What further revelations the damsel might be contemplating, in regard to her mother, were summarily cut short. Harry Castlemaine had entered in time to hear what she was saying, and he quietly lifted her from the room. Outside, he treated her to what she dreaded, though it was not often she got it from him--a severe shaking--and she ran away howling.

"She is being ruined," said Harry. "Mrs. Castlemaine never corrects her, or allows her to be corrected. I wish my father would take it seriously in hand! She ought to be at school."

Peace restored, Mary told them what she had just been telling Mr. Castlemaine. She was about to become a Grey Sister. Harry laughed: he did not believe a syllable of it; Ethel, more clear-sighted, burst into tears.

"Don't, don't leave us!" she whispered, clinging to Mary, in her astonishment and distress. "You see what my life is here! I am without love, without sympathy. I have only my books and my music and my drawings and the sea! but for them my heart would starve. Oh, Mary; it has been so different since you came: I have had you to love."
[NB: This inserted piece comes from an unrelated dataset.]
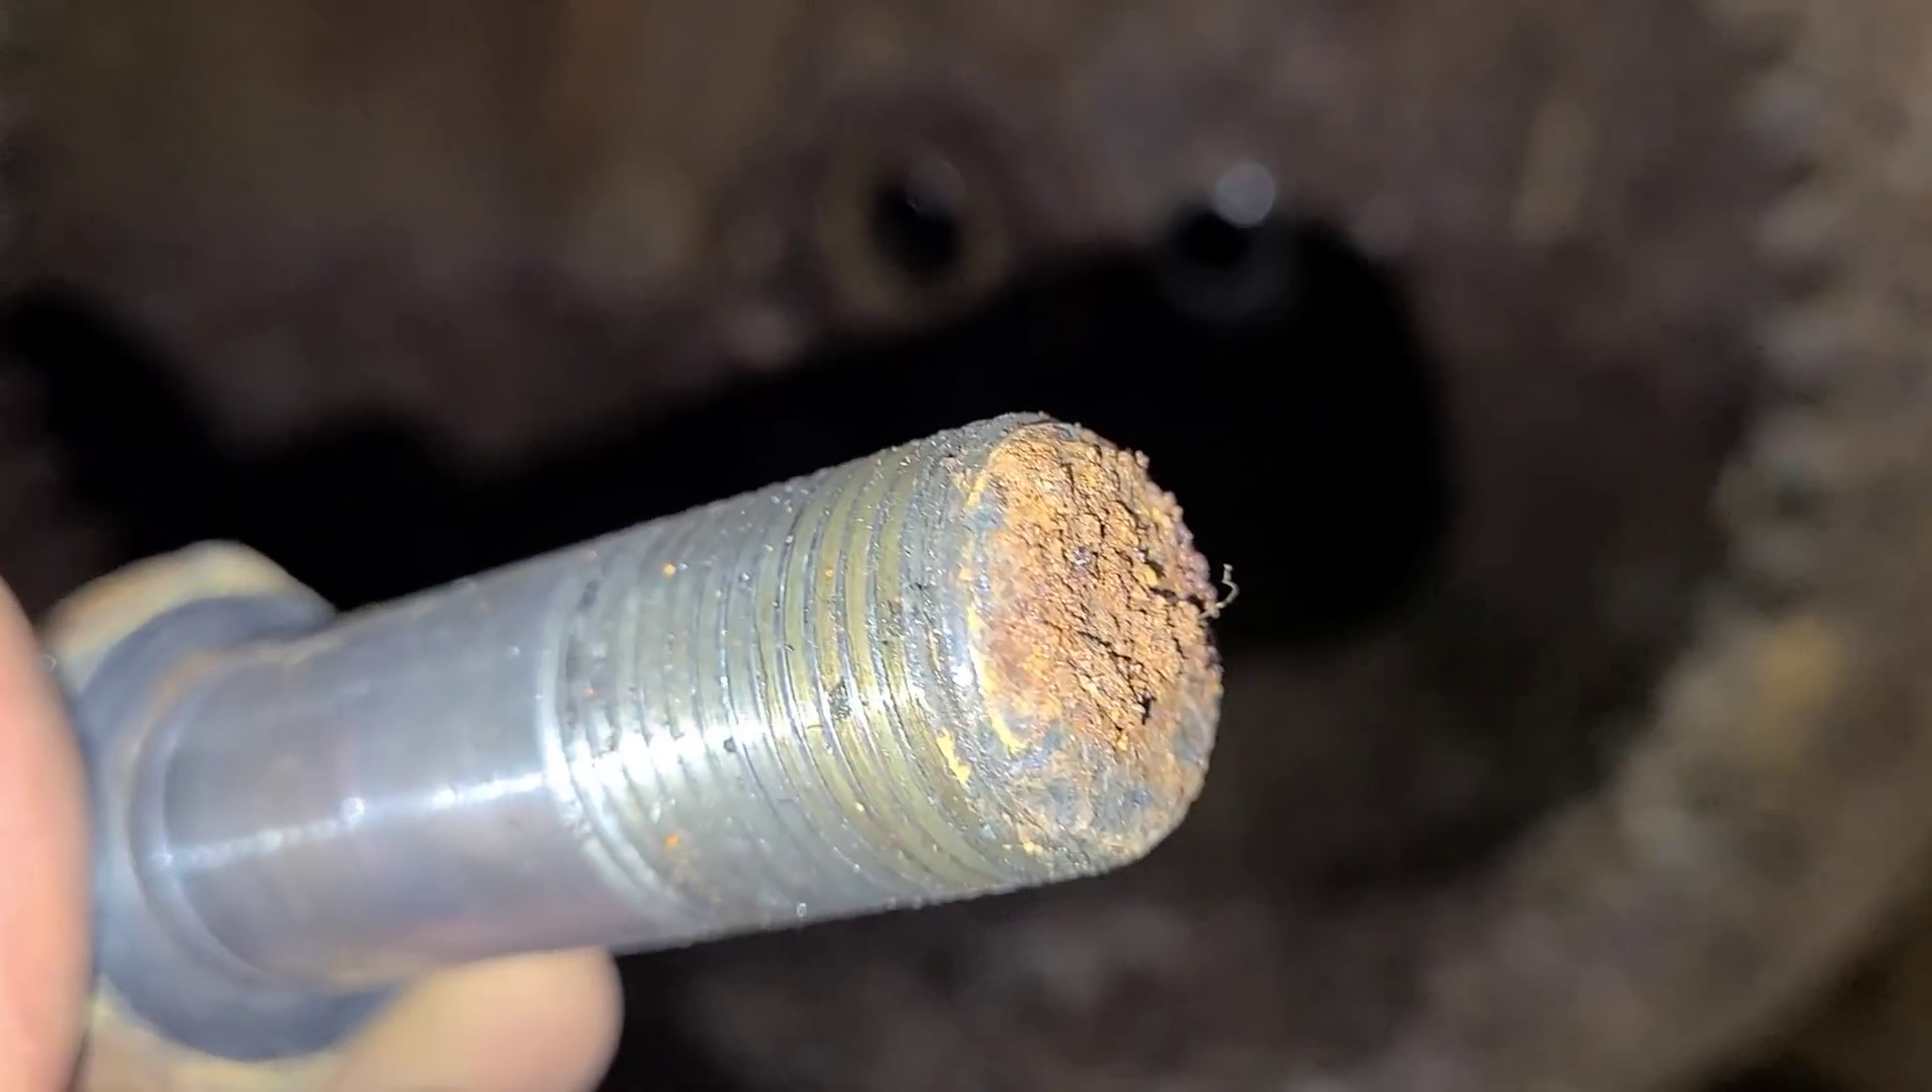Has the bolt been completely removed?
Yes.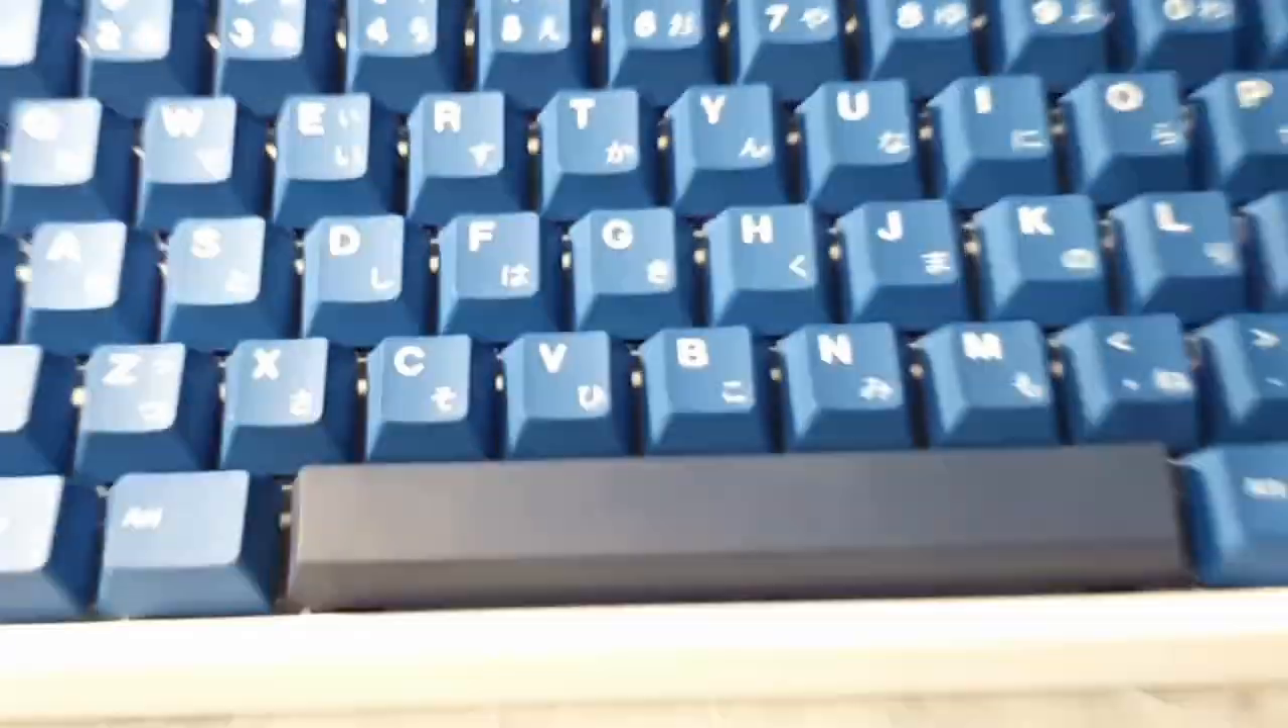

Mary Ursula put her arm round Ethel. She herself standing in so much need of love, had felt the tender affection of this fresh young girl, already entwining itself around her heart, as the grateful tree feels the tendrils of the clinging vine.

"You will be what I shall most regret in leaving Greylands' Rest, Ethel. But, my dear, we can meet constantly. You can see me at the Nunnery when you will; and I shall come here sometimes."

"Look here, Mary Ursula," said Harry, all his lightness checked. "Sooner than you should go to that old Nunnery, I'll burn it down."

"No, you will not, Harry."

"I will. The crazy old building won't be much loss to the place, and the ruins would be picturesque."

He was so speaking only to cover his real concern. The project was no less displeasing to him than to his father.